How Do We Sustain Immunisation? 

By the end of 2021, experts estimate that we need approximately 10 billion doses of vaccines—many of which will be shipped to areas of the world, such as India, South Africa, and Brazil, that lack significant infrastructure. This is perhaps the greatest divide between countries that have rolled out successful immunisation programmes and those that have not. As Busch noted, “the UAE’s significant investments in creating robust air, sea, and land infrastructure facilitated logistics and vaccine distribution, helping us keep supply chains resilient”. 

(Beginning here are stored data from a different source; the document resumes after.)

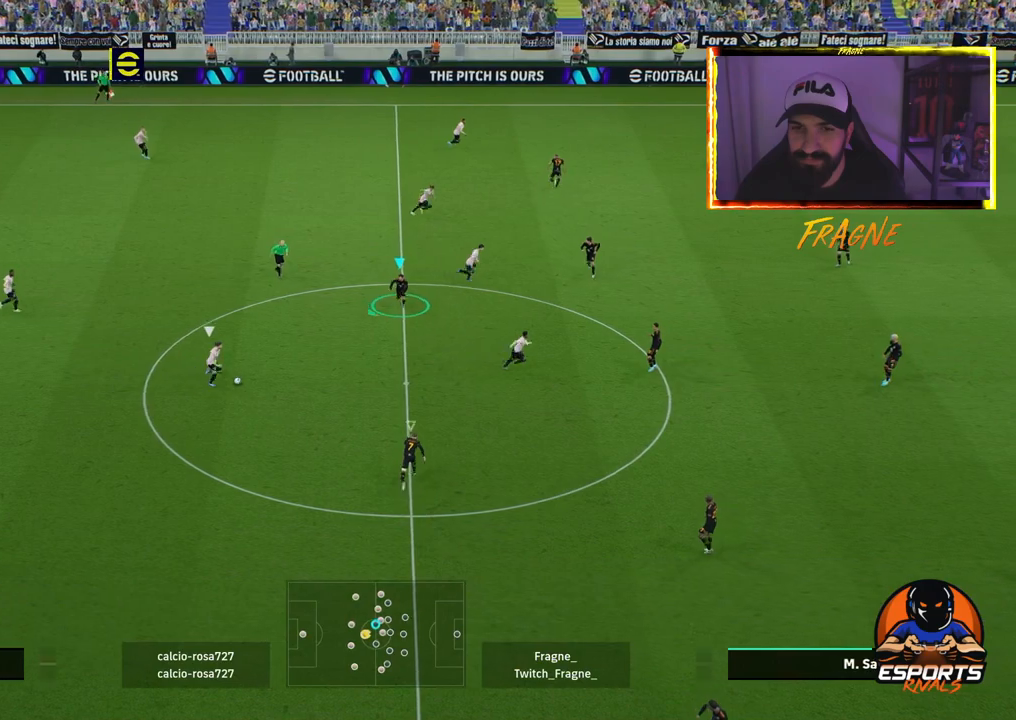
{"buttons": ["CROSS", "R2"], "left_stick": "down-left", "right_stick": "center", "events": [[150, "CROSS", "down"]]}
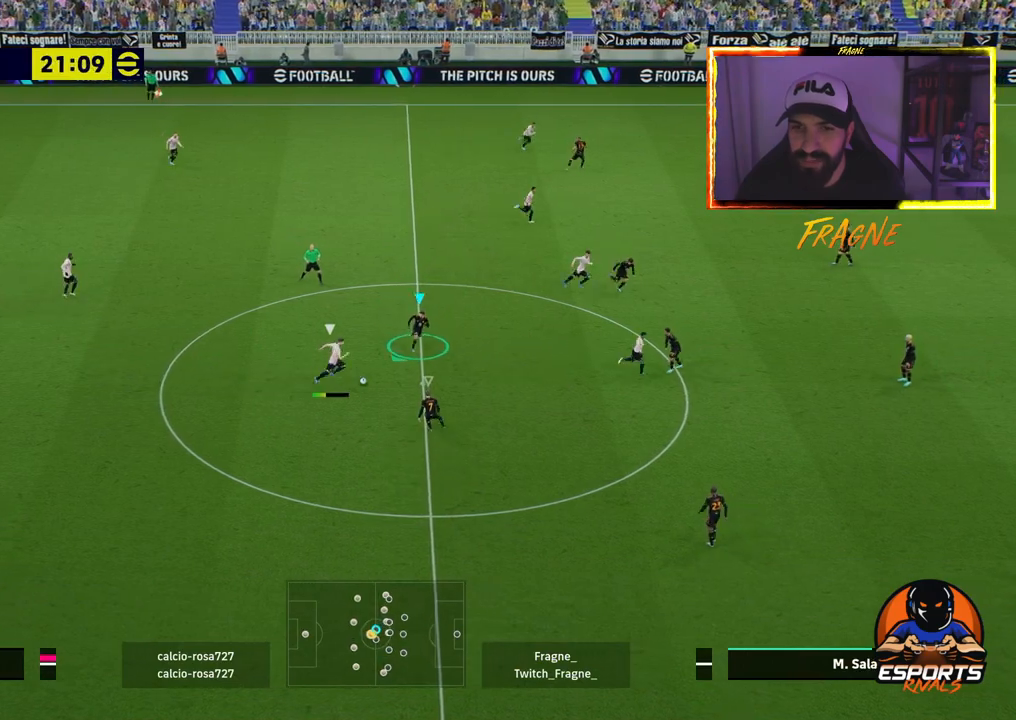
{"buttons": ["CROSS", "R2"], "left_stick": "down-left", "right_stick": "center", "events": [[317, "L1", "down"], [483, "L1", "up"]]}
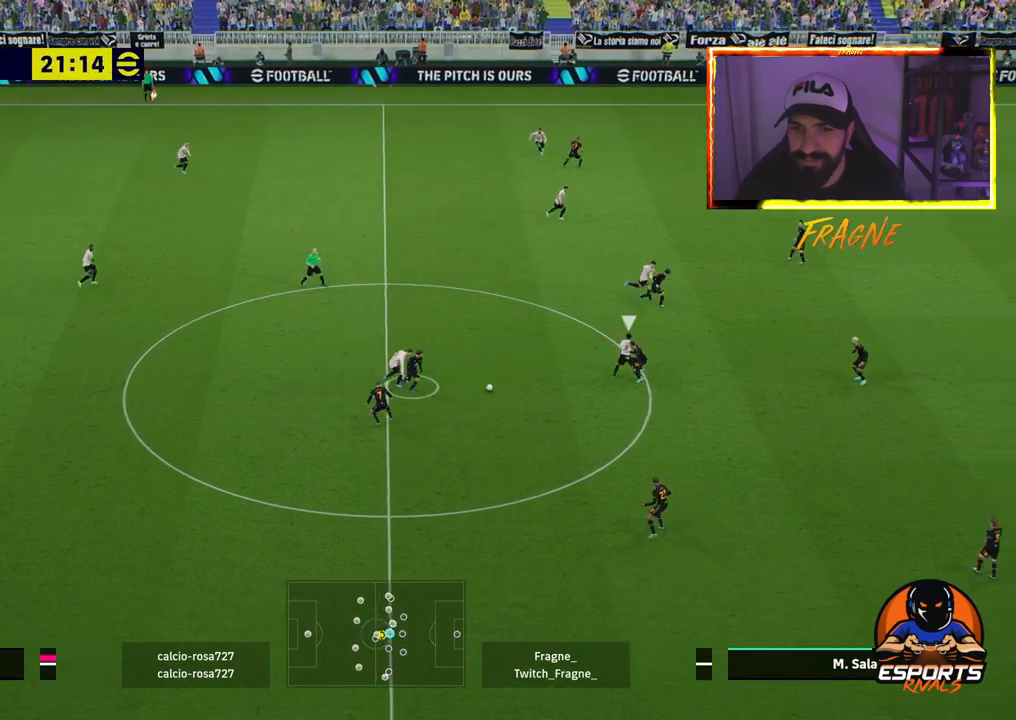
{"buttons": ["CROSS", "R2"], "left_stick": "down-left", "right_stick": "center", "events": []}
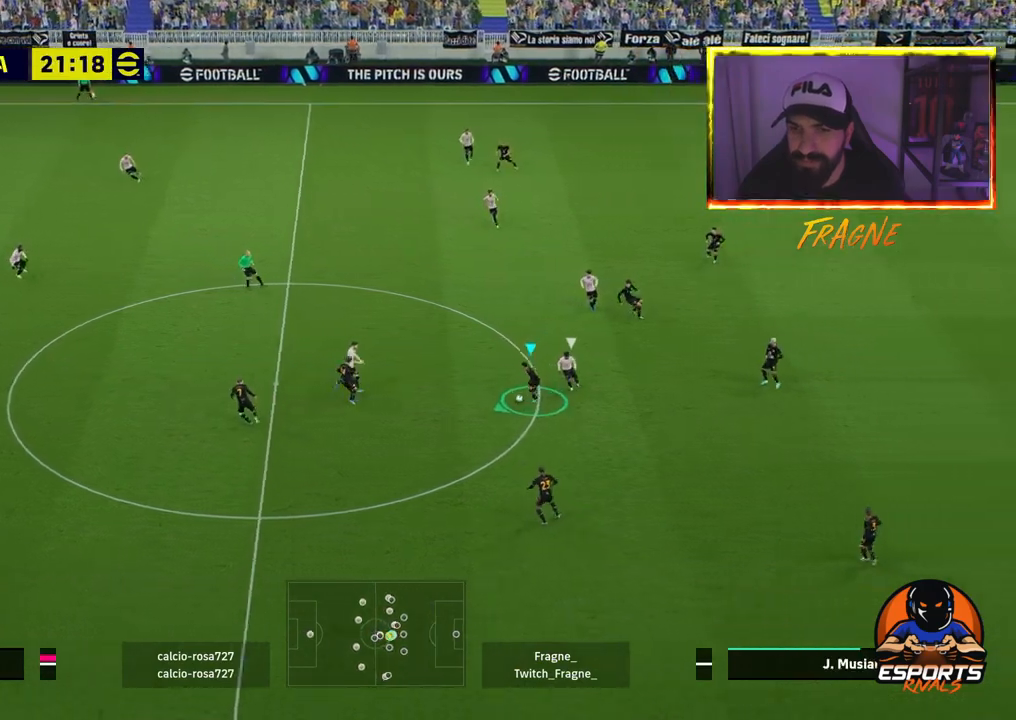
{"buttons": ["R2"], "left_stick": "down-left", "right_stick": "center", "events": [[33, "CROSS", "up"], [83, "R2", "up"], [167, "TRIANGLE", "down"], [300, "TRIANGLE", "up"], [450, "R2", "down"]]}
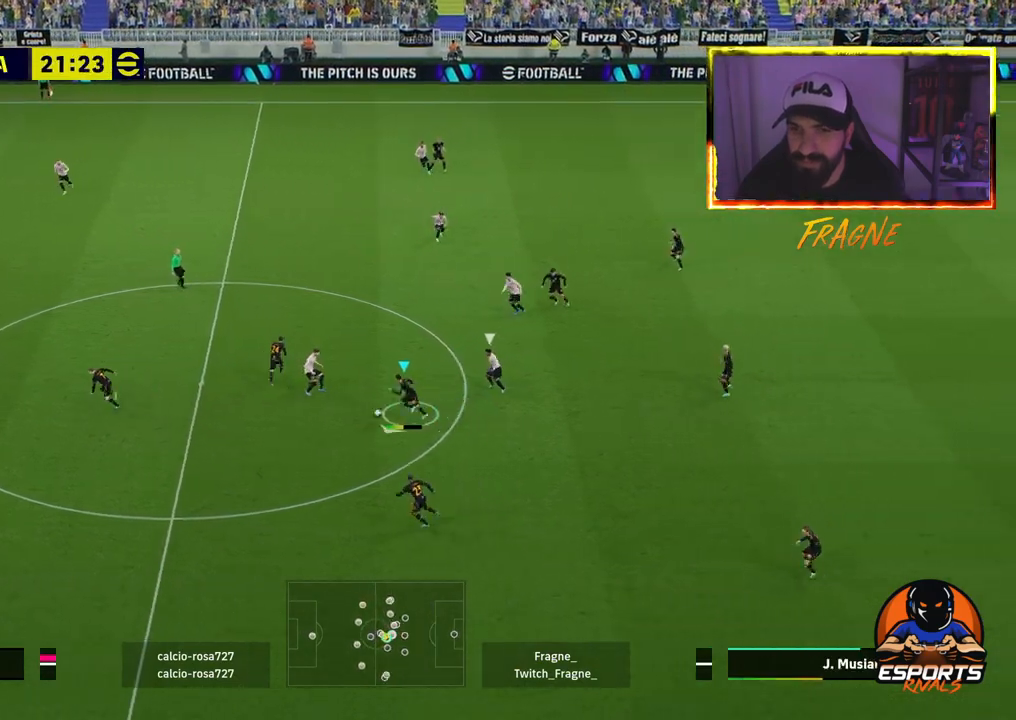
{"buttons": ["R2"], "left_stick": "down-left", "right_stick": "center", "events": []}
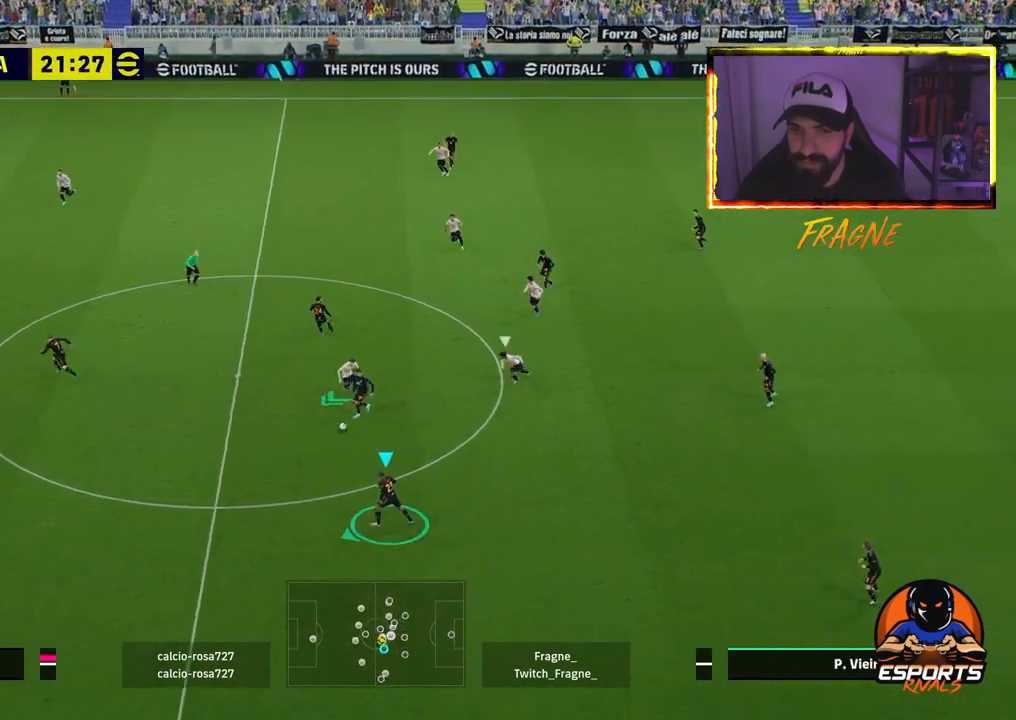
{"buttons": ["R2"], "left_stick": "down-left", "right_stick": "center", "events": []}
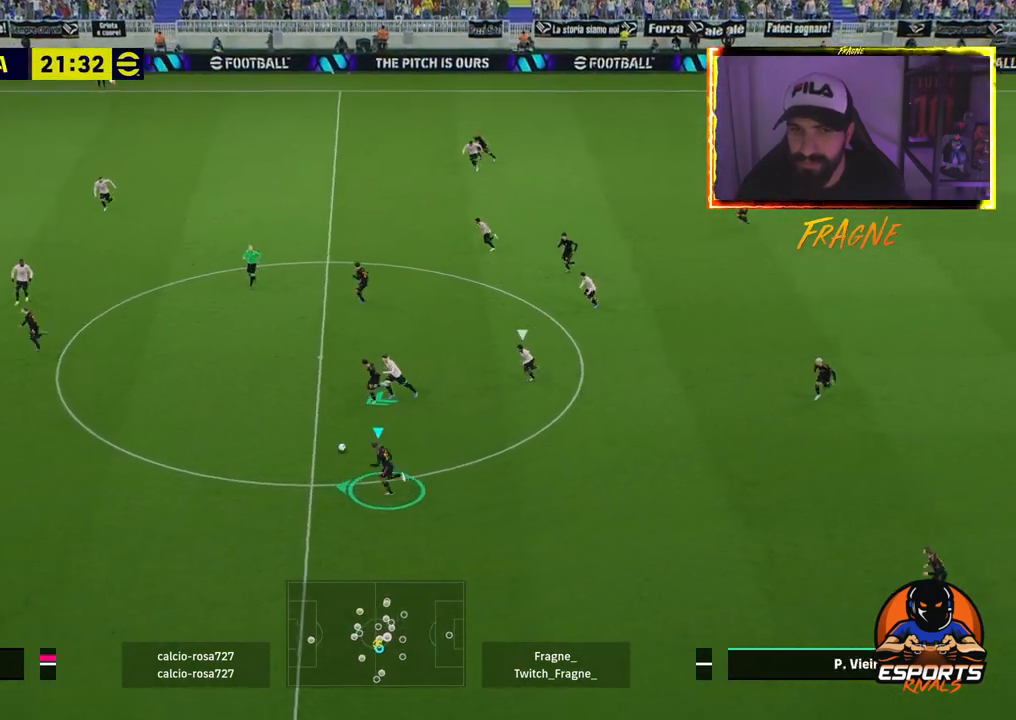
{"buttons": ["R2"], "left_stick": "down-left", "right_stick": "center", "events": []}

Neither is the novel coronavirus a one-time affair. If predictions hold, COVID will be similar to seasonal colds or the flu: here to stay. When fall comes around each year, governments will need to vaccinate the world as quickly as possible to ensure long-term immunisation against the virus. This time, logistics companies must be better prepared. 

Yet global immunisation, year after year, is no small order. To keep reinfection rates low and slow the spread of COVID, governments will likely need 7-9 billion annual doses of the vaccine to meet that mark. And if DHL’s white paper is any judge of success, multi-sector supply chain partnerships will set the gold standard.